The death of the 31 year old led to the formation of a Sports Medicine Committee by the Dubai Health Authority (DHA) and the Dubai Sports Council (DSC), with the aim of improving medical care at sports clubs and tournaments to preventing similar fatalities.
"The death of this player was one of the tragic things that makes this so important," Dr Ramadan Ibrahim, the DHA's director of health regulation, said at the time. "The clubs are expanding, their player numbers are increasing and [things are] changing, so now we need to ... [know] what's happening [in the field of sports medicine]."
The committee has since upgraded medical clinics at all clubs to ensure they have the necessary facilities and expertise in place to care for their players. The committee sets regulations and criteria for the medical staff at the clubs, reviewing all medical reports before the start of each season and, together with DHA, implement training programmes for the clubs' medical and technical staff.
They regularly meet medical staff of the clubs, the Dubai Corporation for Ambulance Services and the USA Cardiac Association.
They have also emphasised the need to have personnel qualified in cardiopulmonary resuscitation on hand even during training sessions at the clubs.
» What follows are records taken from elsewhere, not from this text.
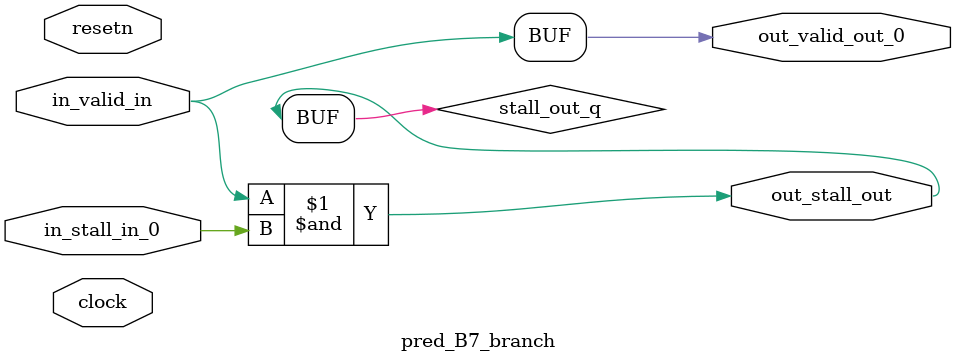
<source format=sv>



(* altera_attribute = "-name AUTO_SHIFT_REGISTER_RECOGNITION OFF; -name MESSAGE_DISABLE 10036; -name MESSAGE_DISABLE 10037; -name MESSAGE_DISABLE 14130; -name MESSAGE_DISABLE 14320; -name MESSAGE_DISABLE 15400; -name MESSAGE_DISABLE 14130; -name MESSAGE_DISABLE 10036; -name MESSAGE_DISABLE 12020; -name MESSAGE_DISABLE 12030; -name MESSAGE_DISABLE 12010; -name MESSAGE_DISABLE 12110; -name MESSAGE_DISABLE 14320; -name MESSAGE_DISABLE 13410; -name MESSAGE_DISABLE 113007; -name MESSAGE_DISABLE 10958" *)
module pred_B7_branch (
    input wire [0:0] in_stall_in_0,
    input wire [0:0] in_valid_in,
    output wire [0:0] out_stall_out,
    output wire [0:0] out_valid_out_0,
    input wire clock,
    input wire resetn
    );

    wire [0:0] stall_out_q;


    // stall_out(LOGICAL,6)
    assign stall_out_q = in_valid_in & in_stall_in_0;

    // out_stall_out(GPOUT,4)
    assign out_stall_out = stall_out_q;

    // out_valid_out_0(GPOUT,5)
    assign out_valid_out_0 = in_valid_in;

endmodule

</source>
And two ambulances have to be present at every Pro League or Football Association match, along with qualified medical professionals.
"We have very good medical facilities, fully equipped ambulance and medical staff present at the stadium at every game," Khaled Awadh, the deputy chief executive of Al Wahda, said.
"It is a requirement of the FA's competition committee and on our side, we ensure all this stuff and the staff is readily available in case of any emergencies. We also try to upgrade them whenever new technologies are introduced."
Every club affiliated to the Football Association are required to have a medical unit, which includes doctors, physiotherapists, trainers and massage therapists. They medically evaluate the players before the start of every season, measuring the aerobic and anaerobic capacity of each player and testing their hearts.
The players also have to answer a medical history questionnaire, which covers subjects ranging from chronic injuries, cardiac arrests and muscular injuries to lifestyle, stress and anger management.
Awadh acknowledges it is still difficult to legislate for tragedies such as Saad and Muamba.
"It is very unfortunate incident," Awadh said. "The medical staff at the stadium had done everything possible, but sometimes such matters are beyond their control. I am sure Fabrice would have passed his health test as required by any professional athlete, but sometimes it is not just in our hands. We can only pray and wish he will recover."